• PASSAGE PROVIDED:
Here is the gompertz model.

streg invest polar  numst format postelec caretakr, dist(gompertz) nohr

*Now compute Cox-Snell residuals*

predict double cs, csnell

*Now restset the data*

stset cs, failure(censor)

*Now generate K-M estimates*

sts generate km=s

*Back out the estimated cumulative hazard:*

gen double H=-log(km)

*Graph functions*

twoway (line H cs, sort) (line cs cs, sort lpattern(solid)), ///
    legend(off) ///
    xtitle("Gompertz Model") ///
    title("H(t) based on Cox-Snell Residuals", position(11)) ///
    scheme(s2mono) graphregion(color(white) icolor(none)) ///
    saving(coxsnellgomp.gph, replace)
    
drop H cs km 
stset durat, fail(censor)

Lastly, here is the generalized gamma model.

streg invest polar  numst format postelec caretakr, dist(ggamma) time

*Now compute Cox-Snell residuals*

predict double cs, csnell

*Now restset the data*

stset cs, failure(censor)

• THINGS TO DO:
A – In the Stata code for fitting survival models, what name is given to the variable that holds the Kaplan-Meier estimates?
B – Continue the Stata code for fitting survival models from where it stops.

• DATASET ENTRIES:
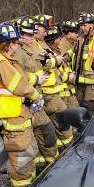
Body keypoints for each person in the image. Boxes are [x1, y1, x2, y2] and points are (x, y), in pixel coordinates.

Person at [0, 22, 41, 187]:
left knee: (28, 154)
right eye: (16, 41)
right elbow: (19, 85)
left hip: (21, 116)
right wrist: (36, 96)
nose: (18, 44)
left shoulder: (10, 61)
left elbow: (24, 79)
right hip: (14, 120)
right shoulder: (1, 63)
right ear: (8, 43)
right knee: (21, 160)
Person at [15, 15, 59, 170]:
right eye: (27, 34)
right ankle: (29, 180)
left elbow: (42, 63)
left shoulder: (33, 46)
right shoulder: (14, 52)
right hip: (21, 105)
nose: (31, 37)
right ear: (18, 34)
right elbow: (16, 78)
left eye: (32, 34)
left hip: (34, 100)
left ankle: (52, 167)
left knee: (47, 131)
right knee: (28, 144)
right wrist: (36, 79)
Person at [34, 15, 74, 150]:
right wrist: (55, 61)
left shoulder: (40, 44)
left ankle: (64, 151)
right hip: (48, 95)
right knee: (62, 127)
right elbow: (42, 64)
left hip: (53, 93)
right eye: (43, 29)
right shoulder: (34, 46)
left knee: (59, 128)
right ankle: (67, 153)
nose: (45, 32)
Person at [59, 19, 81, 108]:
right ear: (68, 32)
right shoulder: (63, 44)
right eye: (75, 32)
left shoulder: (72, 42)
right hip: (66, 81)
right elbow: (64, 60)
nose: (77, 34)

• ANSWERS FOR THIS EXERCISE:
A – The variable is named km.

B –
*Now generate K-M estimates*

sts generate km=s

*Back out the estimated cumulative hazard:*

gen double H=-log(km)

*Graph functions*

twoway (line H cs, sort) (line cs cs, sort lpattern(solid)), ///
    legend(off) ///
    xtitle("Generalized Gamma Model") ///
    title("H(t) based on Cox-Snell Residuals", position(11)) ///
    scheme(s2mono) graphregion(color(white) icolor(none)) ///
    saving(coxsnellgg.gph, replace)
    
drop H cs km

We can combine all six graphs.

graph combine coxsnellexp.gph coxsnellweib.gph coxsnellll.gph ///
 coxsnellln.gph coxsnellgomp.gph coxsnellgg.gph, col(2) graphregion(color(white) ///
icolor(none)) saving(coxsnellparm.gph, replace)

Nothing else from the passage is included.